_Data provided_:
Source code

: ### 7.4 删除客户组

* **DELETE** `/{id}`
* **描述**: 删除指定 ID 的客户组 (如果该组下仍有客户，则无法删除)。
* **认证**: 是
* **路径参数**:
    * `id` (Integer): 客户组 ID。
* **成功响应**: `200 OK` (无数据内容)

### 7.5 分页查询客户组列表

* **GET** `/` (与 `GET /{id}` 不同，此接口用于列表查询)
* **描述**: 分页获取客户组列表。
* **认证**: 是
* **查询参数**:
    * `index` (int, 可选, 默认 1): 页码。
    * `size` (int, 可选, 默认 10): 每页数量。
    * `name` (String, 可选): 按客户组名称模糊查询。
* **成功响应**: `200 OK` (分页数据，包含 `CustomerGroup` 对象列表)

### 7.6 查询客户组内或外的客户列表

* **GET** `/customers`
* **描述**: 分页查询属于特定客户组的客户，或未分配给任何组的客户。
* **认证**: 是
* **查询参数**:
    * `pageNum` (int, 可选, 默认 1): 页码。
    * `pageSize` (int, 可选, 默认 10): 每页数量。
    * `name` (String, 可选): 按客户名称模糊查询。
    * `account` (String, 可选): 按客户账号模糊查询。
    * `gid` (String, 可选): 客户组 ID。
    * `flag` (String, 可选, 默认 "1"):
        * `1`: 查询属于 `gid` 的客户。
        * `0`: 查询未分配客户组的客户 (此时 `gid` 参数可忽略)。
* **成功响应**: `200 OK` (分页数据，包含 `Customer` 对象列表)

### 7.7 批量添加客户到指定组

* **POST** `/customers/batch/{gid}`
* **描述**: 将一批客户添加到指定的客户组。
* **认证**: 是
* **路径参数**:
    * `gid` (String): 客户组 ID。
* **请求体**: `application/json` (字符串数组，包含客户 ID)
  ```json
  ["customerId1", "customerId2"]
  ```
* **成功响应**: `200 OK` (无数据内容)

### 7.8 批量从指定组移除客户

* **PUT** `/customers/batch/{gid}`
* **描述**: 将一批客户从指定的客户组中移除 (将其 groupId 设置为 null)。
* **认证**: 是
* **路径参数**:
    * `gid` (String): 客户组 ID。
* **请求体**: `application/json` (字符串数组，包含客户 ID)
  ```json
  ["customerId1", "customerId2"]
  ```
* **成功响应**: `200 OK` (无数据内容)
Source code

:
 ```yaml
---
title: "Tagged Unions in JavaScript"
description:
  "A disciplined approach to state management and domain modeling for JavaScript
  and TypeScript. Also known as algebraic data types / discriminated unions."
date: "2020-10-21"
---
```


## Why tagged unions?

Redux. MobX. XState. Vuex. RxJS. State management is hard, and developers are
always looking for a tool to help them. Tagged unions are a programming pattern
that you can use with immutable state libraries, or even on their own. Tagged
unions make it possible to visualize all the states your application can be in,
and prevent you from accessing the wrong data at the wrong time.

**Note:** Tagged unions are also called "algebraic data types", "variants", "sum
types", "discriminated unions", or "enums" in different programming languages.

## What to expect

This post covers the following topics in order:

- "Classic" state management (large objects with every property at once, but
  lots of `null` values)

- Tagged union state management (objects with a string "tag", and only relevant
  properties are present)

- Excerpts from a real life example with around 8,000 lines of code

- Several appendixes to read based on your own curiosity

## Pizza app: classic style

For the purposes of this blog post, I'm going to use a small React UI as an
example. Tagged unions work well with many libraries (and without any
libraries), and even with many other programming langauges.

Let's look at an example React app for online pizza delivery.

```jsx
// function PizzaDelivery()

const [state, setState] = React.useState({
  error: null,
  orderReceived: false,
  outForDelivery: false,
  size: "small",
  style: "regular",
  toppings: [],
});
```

_About this task_:
Start at the line with "Let's look at". Give that line and every line after it again, word for word, through the last line above.

_Solution for this task_:
Let's look at an example React app for online pizza delivery.

```jsx
// function PizzaDelivery()

const [state, setState] = React.useState({
  error: null,
  orderReceived: false,
  outForDelivery: false,
  size: "small",
  style: "regular",
  toppings: [],
});
```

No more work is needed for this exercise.